Now, without being pernickety, I think this timber lintel, buried deep in the front elevation of the Georgian Rose Cottage and revealed when the first floor plaster was removed, was just about on it’s last legs…. hard to imagine that this was actually supporting a brick wall. Or rather was supporting it, but was likely to collapse at any moment. Timber doesn’t just rot on its own, just because it feels like it, there has to be moisture present. Years, probably decades, of rainwater pouring down poor Rose Cottage’s front wall from faulty gutters, saturating the brickwork, coupled with no central heating and zero property maintenance has resulted in an timber sitting in the wall being completely wet through. And oak beams like the one above have aversion to sitting in wet walls. They silently sulk, then fall apart.
So out it had to come:
With the brickwork above supported on the outside and through into the inner leaf:
Understandably, clients don’t like seeing holes in the front of their homes, especially holes which were not expected to be there, but you cannot leave timber as rotten as that in situ, or eventually it will crumble away to nothing, and then the brickwork above simply collapses. So Han could have been having a lovely soak in the bath with Grazia and the wall may well have just disappeared. It is nice to have a view to the garden from the bathroom, but windows are better than a great gaping wound in the brickwork.

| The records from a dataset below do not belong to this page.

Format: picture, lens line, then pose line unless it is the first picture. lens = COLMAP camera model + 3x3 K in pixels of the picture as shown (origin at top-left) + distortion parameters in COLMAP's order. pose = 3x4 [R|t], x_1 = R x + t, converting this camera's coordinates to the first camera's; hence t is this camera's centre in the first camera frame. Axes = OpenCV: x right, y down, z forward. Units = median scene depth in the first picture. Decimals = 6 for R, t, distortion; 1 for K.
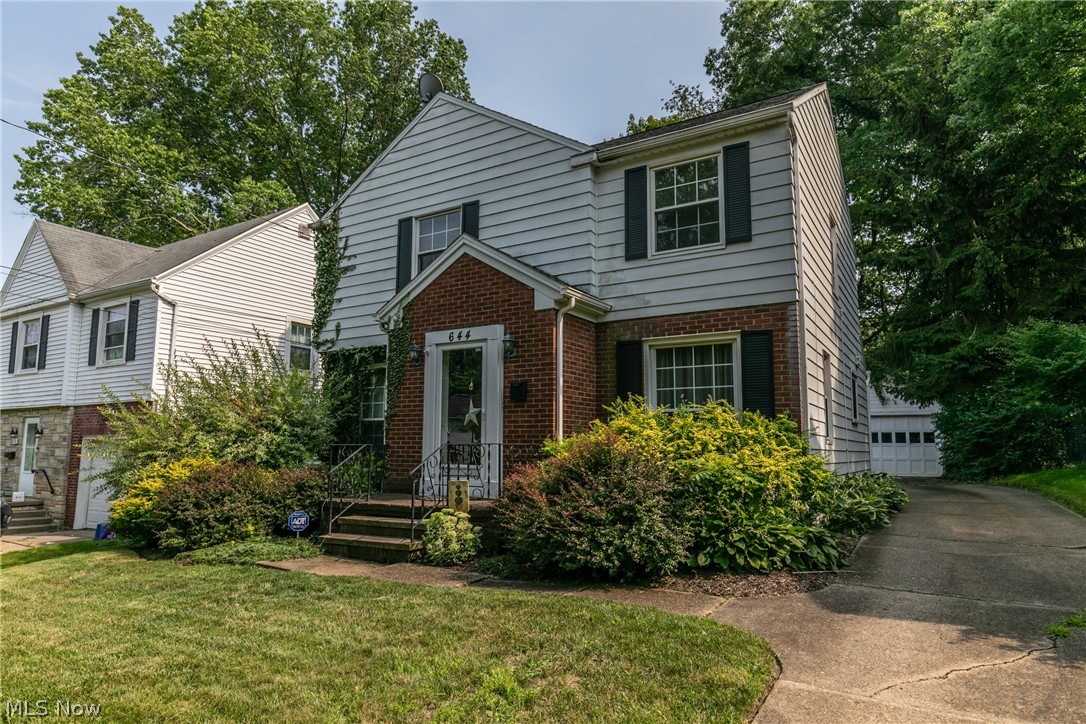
lens RADIAL K [[656.5, 0, 542.0], [0, 656.5, 360.3], [0, 0, 1]] dist [0.005976, 0.000010]
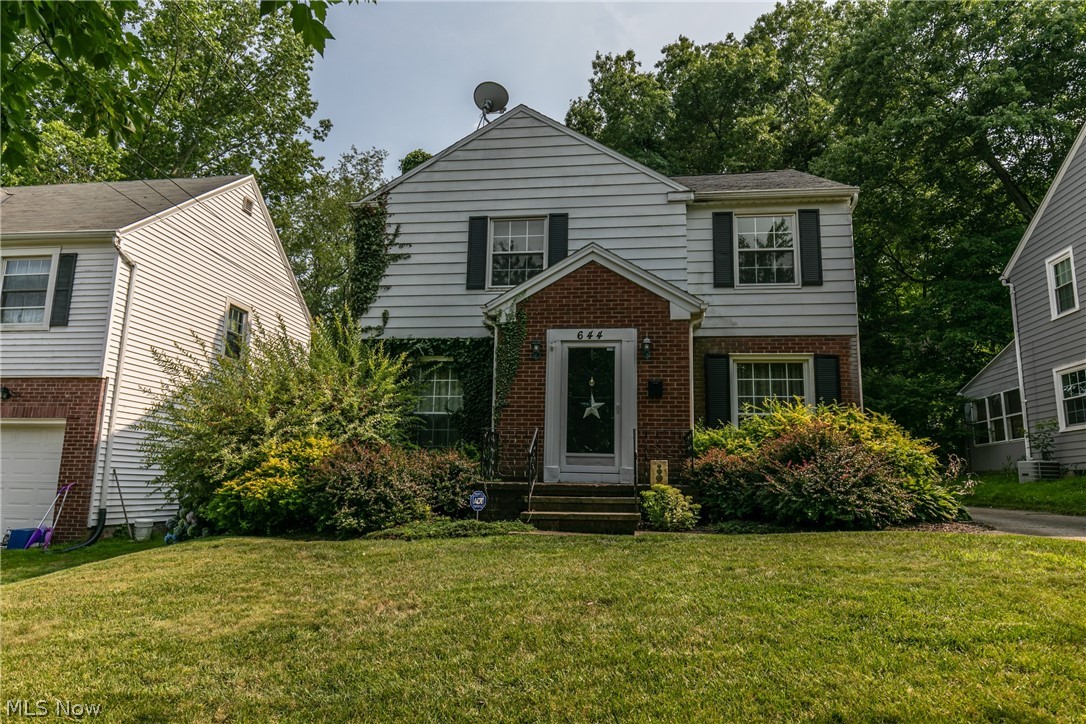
lens RADIAL K [[656.5, 0, 549.6], [0, 656.5, 368.1], [0, 0, 1]] dist [0.005976, 0.000010]
pose [[0.910981, 0.085741, 0.403438, -0.609052], [-0.070919, 0.996148, -0.051569, 0.076526], [-0.406305, 0.018367, 0.913553, 0.034313]]
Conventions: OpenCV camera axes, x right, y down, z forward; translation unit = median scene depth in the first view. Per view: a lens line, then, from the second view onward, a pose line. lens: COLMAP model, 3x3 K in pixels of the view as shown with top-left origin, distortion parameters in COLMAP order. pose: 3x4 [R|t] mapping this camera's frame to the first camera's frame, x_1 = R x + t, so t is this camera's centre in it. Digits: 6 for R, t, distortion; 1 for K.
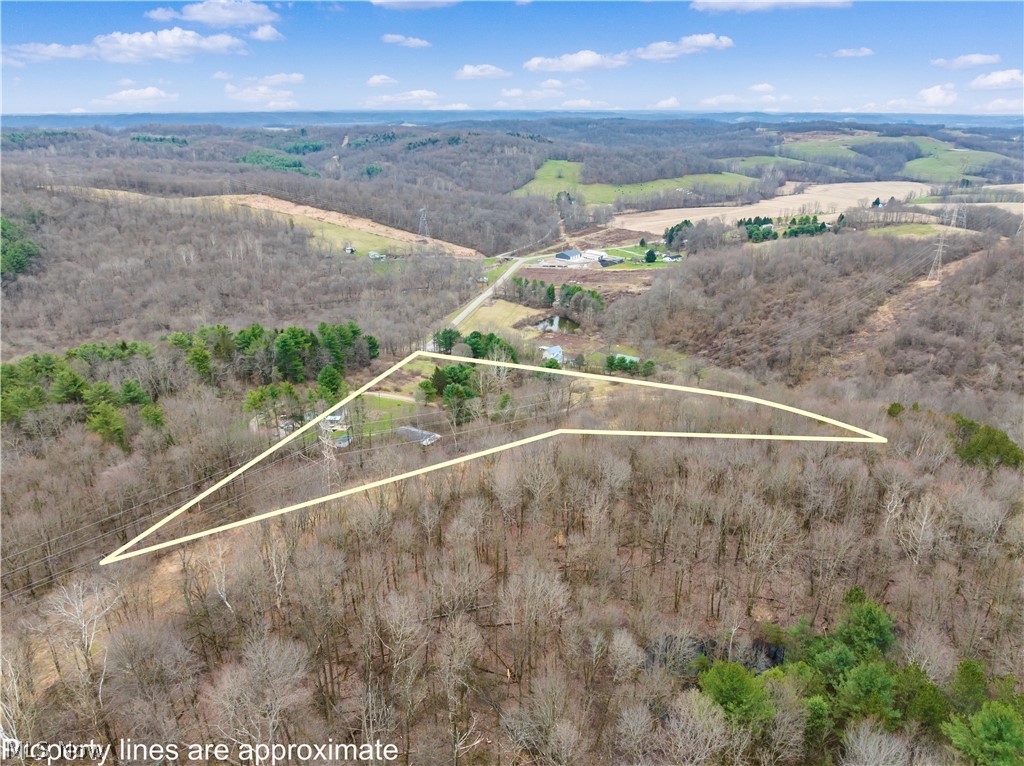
lens RADIAL K [[719.7, 0, 516.3], [0, 719.7, 382.7], [0, 0, 1]] dist [-0.033540, -0.007074]
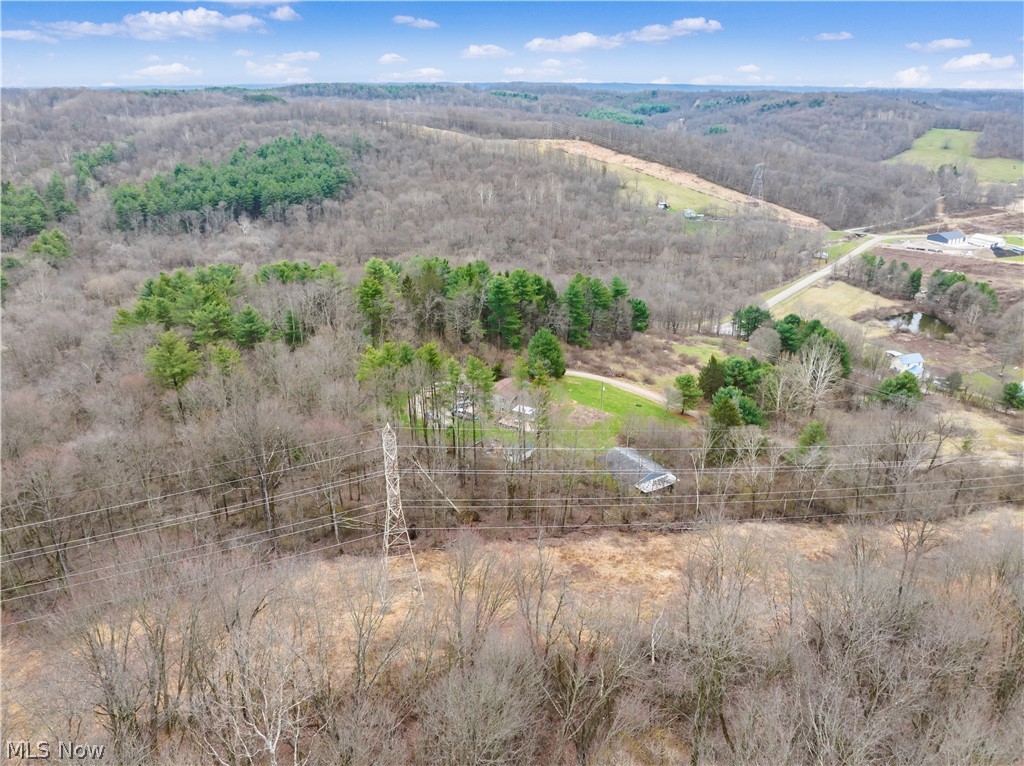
lens RADIAL K [[719.7, 0, 516.3], [0, 719.7, 382.7], [0, 0, 1]] dist [-0.033540, -0.007074]
pose [[0.895408, 0.172484, -0.410480, -0.000280], [-0.158616, 0.985003, 0.067900, -0.007161], [0.416036, 0.004310, 0.909338, 0.170445]]
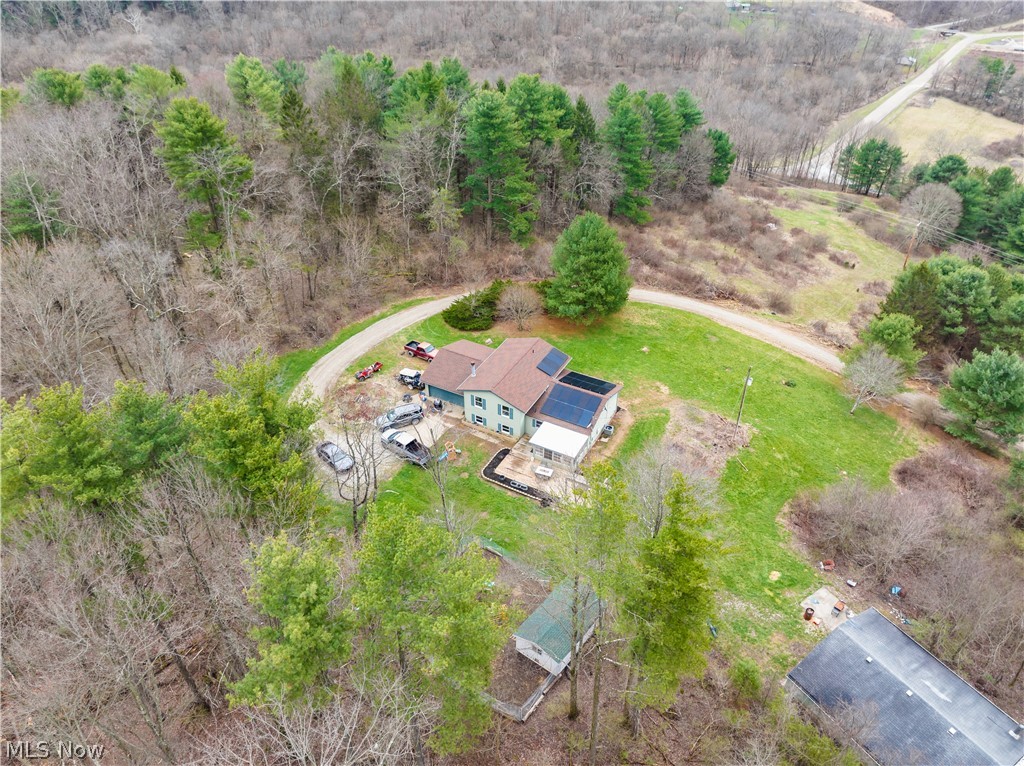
lens RADIAL K [[735.7, 0, 512.0], [0, 735.7, 383.0], [0, 0, 1]] dist [-0.082428, 0.064007]
pose [[0.902515, 0.257375, -0.345290, -0.075798], [-0.155010, 0.942173, 0.297121, -0.019600], [0.401795, -0.214633, 0.890221, 0.315038]]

We are on with it though, the rotten beam is gone, and the guys are busy bricking up the hole with reclaimed bricks so it will be safe, secure and good as new. It’s very odd, all these funny timber lintels everywhere, makes me think the cottage was once a barn or store and has been converted to a house at some stage in the past, will have to get Hannah to investigate the deeds. Next job, getting those gutters fixed!